Preclinical gene therapy studies for hemophilia using adeno-associated virus (AAV) vectors.

Gene therapy offers a potential cure for hemophilia and several gene transfer vectors have been evaluated for their ability to treat this disease. This article reviews the studies that have been performed to evaluate the ability of recombinant adeno-associated virus (AAV) vectors to achieve safely the sustained expression of clotting factors following intramuscular, intravenous, and intrahepatic delivery to several animal models. These routes of administration are all effective in providing sustained and therapeutic levels of factor IX (FIX), although the levels vary. Intrahepatic delivery is more efficacious than intravenous administration, which is superior to intramuscular delivery. The recent development of efficient factor VIII (FVIII) expression cassettes has made AAV-based gene therapy for hemophilia A also within reach. Although no acute toxicity has been observed with any route of administration, an increased risk of antibody formation against FIX has been noted following intramuscular delivery. Biodistribution studies concluded that the vector disseminates to most tissues in a dose-dependent and time-dependent manner, but the majority of the vector resides in the targeted tissue. In addition, the risk of germline transmission has been shown to be low or absent. The relatively recent isolation of new AAV serotypes has resulted in the identification of vectors that have enhanced tropism for certain tissues.
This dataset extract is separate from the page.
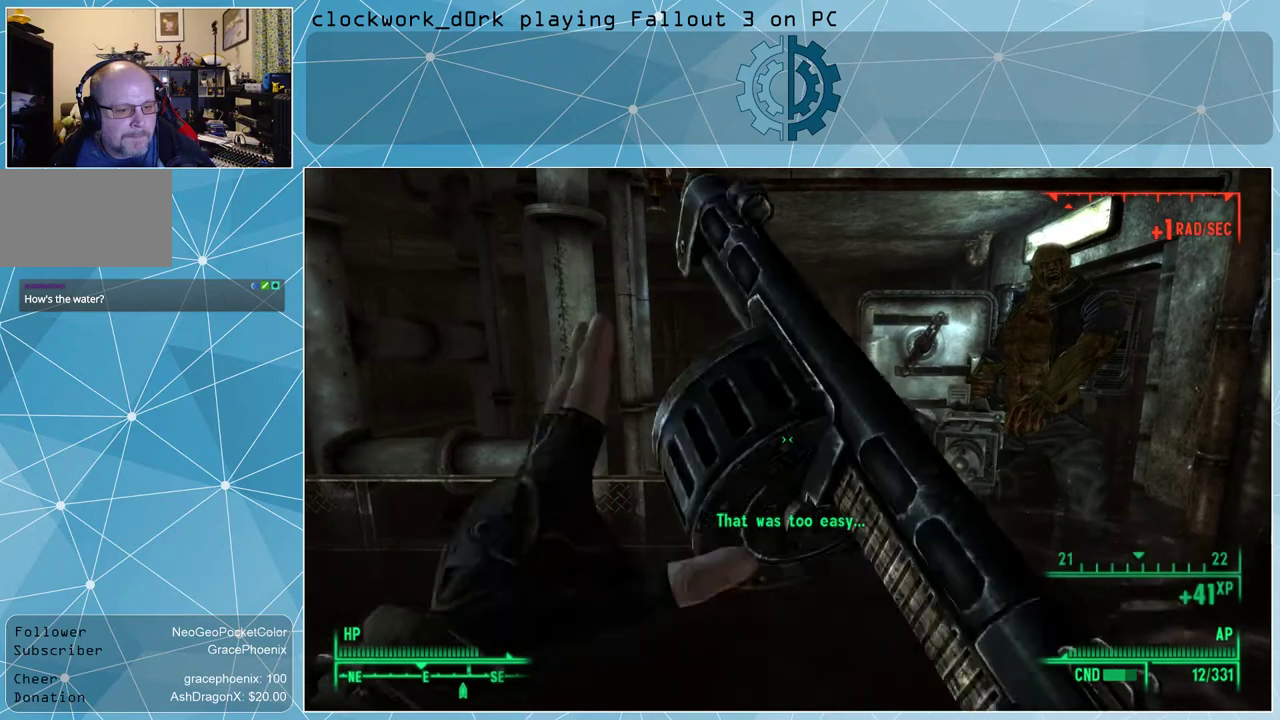
{"keys": [], "mouse": [], "events": []}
This combined with the potential of these new vectors to evade the immune response to AAV2, makes them attractive candidates for gene therapy. Although much progress has been made using AAV to treat hemophilia, there are several outstanding issues that need to be addressed. Delivery of AAV to large animals has not been reproducible, which could be due to nonoptimized delivery and/or immune responses to the vector or transgene product. In addition, a complete understanding of the biology of these vectors is required to assess their long-term safety. Solving these issues will lead to the development of a successful gene therapy product.